• [About this exercise]: Each line below must be printed exactly as it stands.

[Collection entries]
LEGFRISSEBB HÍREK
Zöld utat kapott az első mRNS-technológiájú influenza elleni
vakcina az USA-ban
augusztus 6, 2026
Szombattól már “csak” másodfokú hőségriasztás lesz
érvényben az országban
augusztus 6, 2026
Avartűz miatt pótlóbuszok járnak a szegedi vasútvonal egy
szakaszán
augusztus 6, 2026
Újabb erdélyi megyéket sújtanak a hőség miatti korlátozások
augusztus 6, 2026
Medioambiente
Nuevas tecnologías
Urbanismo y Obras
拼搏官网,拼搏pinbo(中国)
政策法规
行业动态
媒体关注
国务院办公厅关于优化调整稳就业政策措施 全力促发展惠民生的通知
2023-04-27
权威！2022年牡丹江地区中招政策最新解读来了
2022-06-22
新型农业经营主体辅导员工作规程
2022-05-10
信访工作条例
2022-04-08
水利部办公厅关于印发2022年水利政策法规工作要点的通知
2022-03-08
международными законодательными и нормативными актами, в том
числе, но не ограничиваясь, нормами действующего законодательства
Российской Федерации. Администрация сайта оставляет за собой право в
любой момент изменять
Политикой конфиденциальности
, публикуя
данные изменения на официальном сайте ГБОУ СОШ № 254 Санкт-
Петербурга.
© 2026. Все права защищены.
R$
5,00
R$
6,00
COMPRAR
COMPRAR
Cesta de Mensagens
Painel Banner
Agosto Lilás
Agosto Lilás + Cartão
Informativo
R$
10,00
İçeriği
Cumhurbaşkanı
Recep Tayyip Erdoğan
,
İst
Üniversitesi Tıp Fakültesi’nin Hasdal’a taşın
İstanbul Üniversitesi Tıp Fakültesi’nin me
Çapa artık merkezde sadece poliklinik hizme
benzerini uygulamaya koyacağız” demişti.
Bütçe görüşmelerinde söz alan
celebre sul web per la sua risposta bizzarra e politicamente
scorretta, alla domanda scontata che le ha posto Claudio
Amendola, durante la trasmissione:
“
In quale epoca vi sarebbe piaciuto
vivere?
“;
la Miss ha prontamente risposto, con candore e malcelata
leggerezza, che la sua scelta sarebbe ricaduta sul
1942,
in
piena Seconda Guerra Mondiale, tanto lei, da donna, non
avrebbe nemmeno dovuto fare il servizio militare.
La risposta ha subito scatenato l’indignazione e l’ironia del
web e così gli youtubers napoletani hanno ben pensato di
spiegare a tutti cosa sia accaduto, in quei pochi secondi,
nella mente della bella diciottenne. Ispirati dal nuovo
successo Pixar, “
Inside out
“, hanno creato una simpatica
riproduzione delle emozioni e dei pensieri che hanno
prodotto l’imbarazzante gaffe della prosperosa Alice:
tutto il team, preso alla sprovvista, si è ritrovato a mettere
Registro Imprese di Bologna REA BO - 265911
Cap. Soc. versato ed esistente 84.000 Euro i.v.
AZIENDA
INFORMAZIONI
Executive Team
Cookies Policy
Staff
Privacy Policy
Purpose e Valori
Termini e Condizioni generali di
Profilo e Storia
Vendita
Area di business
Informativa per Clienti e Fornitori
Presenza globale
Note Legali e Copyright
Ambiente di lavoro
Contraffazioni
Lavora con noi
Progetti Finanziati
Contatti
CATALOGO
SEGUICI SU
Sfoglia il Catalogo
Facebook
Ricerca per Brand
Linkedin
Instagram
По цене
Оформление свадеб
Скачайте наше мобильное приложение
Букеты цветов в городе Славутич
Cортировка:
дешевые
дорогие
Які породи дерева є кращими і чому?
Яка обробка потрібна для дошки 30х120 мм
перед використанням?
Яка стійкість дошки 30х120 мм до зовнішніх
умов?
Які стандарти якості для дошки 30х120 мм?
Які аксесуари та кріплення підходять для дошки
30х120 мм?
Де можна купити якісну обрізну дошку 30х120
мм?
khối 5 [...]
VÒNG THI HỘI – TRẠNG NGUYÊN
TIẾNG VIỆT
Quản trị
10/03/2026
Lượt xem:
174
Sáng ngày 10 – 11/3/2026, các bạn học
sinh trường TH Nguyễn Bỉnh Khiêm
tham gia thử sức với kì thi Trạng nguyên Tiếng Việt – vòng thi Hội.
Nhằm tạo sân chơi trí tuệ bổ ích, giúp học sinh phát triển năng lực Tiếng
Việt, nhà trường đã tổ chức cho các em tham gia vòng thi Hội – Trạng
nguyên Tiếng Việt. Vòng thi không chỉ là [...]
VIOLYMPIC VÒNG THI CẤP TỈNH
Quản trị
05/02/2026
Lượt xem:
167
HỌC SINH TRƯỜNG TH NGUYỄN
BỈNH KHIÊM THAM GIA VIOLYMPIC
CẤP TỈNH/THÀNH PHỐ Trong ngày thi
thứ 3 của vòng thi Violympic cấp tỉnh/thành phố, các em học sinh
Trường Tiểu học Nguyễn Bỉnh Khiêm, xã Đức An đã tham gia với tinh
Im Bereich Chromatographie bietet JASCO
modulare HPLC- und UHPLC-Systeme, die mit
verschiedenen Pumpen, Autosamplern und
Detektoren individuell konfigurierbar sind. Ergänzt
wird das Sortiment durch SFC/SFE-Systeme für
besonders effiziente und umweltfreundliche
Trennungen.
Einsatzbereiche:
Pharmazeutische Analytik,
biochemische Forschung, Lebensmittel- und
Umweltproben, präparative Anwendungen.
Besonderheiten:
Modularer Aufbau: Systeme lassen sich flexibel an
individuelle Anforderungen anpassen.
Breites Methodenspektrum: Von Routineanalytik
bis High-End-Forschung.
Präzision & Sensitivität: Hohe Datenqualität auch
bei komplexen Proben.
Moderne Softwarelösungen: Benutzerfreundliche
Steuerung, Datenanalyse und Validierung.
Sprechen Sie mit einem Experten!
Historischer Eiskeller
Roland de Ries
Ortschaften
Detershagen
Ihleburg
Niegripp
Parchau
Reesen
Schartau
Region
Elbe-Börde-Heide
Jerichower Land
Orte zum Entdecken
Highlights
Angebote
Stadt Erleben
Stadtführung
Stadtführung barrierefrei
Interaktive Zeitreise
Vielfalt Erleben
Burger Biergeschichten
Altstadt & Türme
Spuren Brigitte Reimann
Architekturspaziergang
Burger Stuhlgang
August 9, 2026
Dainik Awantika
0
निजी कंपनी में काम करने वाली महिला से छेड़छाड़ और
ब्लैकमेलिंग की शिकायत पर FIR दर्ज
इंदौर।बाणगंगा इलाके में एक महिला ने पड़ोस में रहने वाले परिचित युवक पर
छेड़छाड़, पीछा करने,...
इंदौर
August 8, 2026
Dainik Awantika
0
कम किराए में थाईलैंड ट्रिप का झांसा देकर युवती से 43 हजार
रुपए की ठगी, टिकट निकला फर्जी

• [Output of the task]:
LEGFRISSEBB HÍREK
Zöld utat kapott az első mRNS-technológiájú influenza elleni
vakcina az USA-ban
augusztus 6, 2026
Szombattól már “csak” másodfokú hőségriasztás lesz
érvényben az országban
augusztus 6, 2026
Avartűz miatt pótlóbuszok járnak a szegedi vasútvonal egy
szakaszán
augusztus 6, 2026
Újabb erdélyi megyéket sújtanak a hőség miatti korlátozások
augusztus 6, 2026
Medioambiente
Nuevas tecnologías
Urbanismo y Obras
拼搏官网,拼搏pinbo(中国)
政策法规
行业动态
媒体关注
国务院办公厅关于优化调整稳就业政策措施 全力促发展惠民生的通知
2023-04-27
权威！2022年牡丹江地区中招政策最新解读来了
2022-06-22
新型农业经营主体辅导员工作规程
2022-05-10
信访工作条例
2022-04-08
水利部办公厅关于印发2022年水利政策法规工作要点的通知
2022-03-08
международными законодательными и нормативными актами, в том
числе, но не ограничиваясь, нормами действующего законодательства
Российской Федерации. Администрация сайта оставляет за собой право в
любой момент изменять
Политикой конфиденциальности
, публикуя
данные изменения на официальном сайте ГБОУ СОШ № 254 Санкт-
Петербурга.
© 2026. Все права защищены.
R$
5,00
R$
6,00
COMPRAR
COMPRAR
Cesta de Mensagens
Painel Banner
Agosto Lilás
Agosto Lilás + Cartão
Informativo
R$
10,00
İçeriği
Cumhurbaşkanı
Recep Tayyip Erdoğan
,
İst
Üniversitesi Tıp Fakültesi’nin Hasdal’a taşın
İstanbul Üniversitesi Tıp Fakültesi’nin me
Çapa artık merkezde sadece poliklinik hizme
benzerini uygulamaya koyacağız” demişti.
Bütçe görüşmelerinde söz alan
celebre sul web per la sua risposta bizzarra e politicamente
scorretta, alla domanda scontata che le ha posto Claudio
Amendola, durante la trasmissione:
“
In quale epoca vi sarebbe piaciuto
vivere?
“;
la Miss ha prontamente risposto, con candore e malcelata
leggerezza, che la sua scelta sarebbe ricaduta sul
1942,
in
piena Seconda Guerra Mondiale, tanto lei, da donna, non
avrebbe nemmeno dovuto fare il servizio militare.
La risposta ha subito scatenato l’indignazione e l’ironia del
web e così gli youtubers napoletani hanno ben pensato di
spiegare a tutti cosa sia accaduto, in quei pochi secondi,
nella mente della bella diciottenne. Ispirati dal nuovo
successo Pixar, “
Inside out
“, hanno creato una simpatica
riproduzione delle emozioni e dei pensieri che hanno
prodotto l’imbarazzante gaffe della prosperosa Alice:
tutto il team, preso alla sprovvista, si è ritrovato a mettere
Registro Imprese di Bologna REA BO - 265911
Cap. Soc. versato ed esistente 84.000 Euro i.v.
AZIENDA
INFORMAZIONI
Executive Team
Cookies Policy
Staff
Privacy Policy
Purpose e Valori
Termini e Condizioni generali di
Profilo e Storia
Vendita
Area di business
Informativa per Clienti e Fornitori
Presenza globale
Note Legali e Copyright
Ambiente di lavoro
Contraffazioni
Lavora con noi
Progetti Finanziati
Contatti
CATALOGO
SEGUICI SU
Sfoglia il Catalogo
Facebook
Ricerca per Brand
Linkedin
Instagram
По цене
Оформление свадеб
Скачайте наше мобильное приложение
Букеты цветов в городе Славутич
Cортировка:
дешевые
дорогие
Які породи дерева є кращими і чому?
Яка обробка потрібна для дошки 30х120 мм
перед використанням?
Яка стійкість дошки 30х120 мм до зовнішніх
умов?
Які стандарти якості для дошки 30х120 мм?
Які аксесуари та кріплення підходять для дошки
30х120 мм?
Де можна купити якісну обрізну дошку 30х120
мм?
khối 5 [...]
VÒNG THI HỘI – TRẠNG NGUYÊN
TIẾNG VIỆT
Quản trị
10/03/2026
Lượt xem:
174
Sáng ngày 10 – 11/3/2026, các bạn học
sinh trường TH Nguyễn Bỉnh Khiêm
tham gia thử sức với kì thi Trạng nguyên Tiếng Việt – vòng thi Hội.
Nhằm tạo sân chơi trí tuệ bổ ích, giúp học sinh phát triển năng lực Tiếng
Việt, nhà trường đã tổ chức cho các em tham gia vòng thi Hội – Trạng
nguyên Tiếng Việt. Vòng thi không chỉ là [...]
VIOLYMPIC VÒNG THI CẤP TỈNH
Quản trị
05/02/2026
Lượt xem:
167
HỌC SINH TRƯỜNG TH NGUYỄN
BỈNH KHIÊM THAM GIA VIOLYMPIC
CẤP TỈNH/THÀNH PHỐ Trong ngày thi
thứ 3 của vòng thi Violympic cấp tỉnh/thành phố, các em học sinh
Trường Tiểu học Nguyễn Bỉnh Khiêm, xã Đức An đã tham gia với tinh
Im Bereich Chromatographie bietet JASCO
modulare HPLC- und UHPLC-Systeme, die mit
verschiedenen Pumpen, Autosamplern und
Detektoren individuell konfigurierbar sind. Ergänzt
wird das Sortiment durch SFC/SFE-Systeme für
besonders effiziente und umweltfreundliche
Trennungen.
Einsatzbereiche:
Pharmazeutische Analytik,
biochemische Forschung, Lebensmittel- und
Umweltproben, präparative Anwendungen.
Besonderheiten:
Modularer Aufbau: Systeme lassen sich flexibel an
individuelle Anforderungen anpassen.
Breites Methodenspektrum: Von Routineanalytik
bis High-End-Forschung.
Präzision & Sensitivität: Hohe Datenqualität auch
bei komplexen Proben.
Moderne Softwarelösungen: Benutzerfreundliche
Steuerung, Datenanalyse und Validierung.
Sprechen Sie mit einem Experten!
Historischer Eiskeller
Roland de Ries
Ortschaften
Detershagen
Ihleburg
Niegripp
Parchau
Reesen
Schartau
Region
Elbe-Börde-Heide
Jerichower Land
Orte zum Entdecken
Highlights
Angebote
Stadt Erleben
Stadtführung
Stadtführung barrierefrei
Interaktive Zeitreise
Vielfalt Erleben
Burger Biergeschichten
Altstadt & Türme
Spuren Brigitte Reimann
Architekturspaziergang
Burger Stuhlgang
August 9, 2026
Dainik Awantika
0
निजी कंपनी में काम करने वाली महिला से छेड़छाड़ और
ब्लैकमेलिंग की शिकायत पर FIR दर्ज
इंदौर।बाणगंगा इलाके में एक महिला ने पड़ोस में रहने वाले परिचित युवक पर
छेड़छाड़, पीछा करने,...
इंदौर
August 8, 2026
Dainik Awantika
0
कम किराए में थाईलैंड ट्रिप का झांसा देकर युवती से 43 हजार
रुपए की ठगी, टिकट निकला फर्जी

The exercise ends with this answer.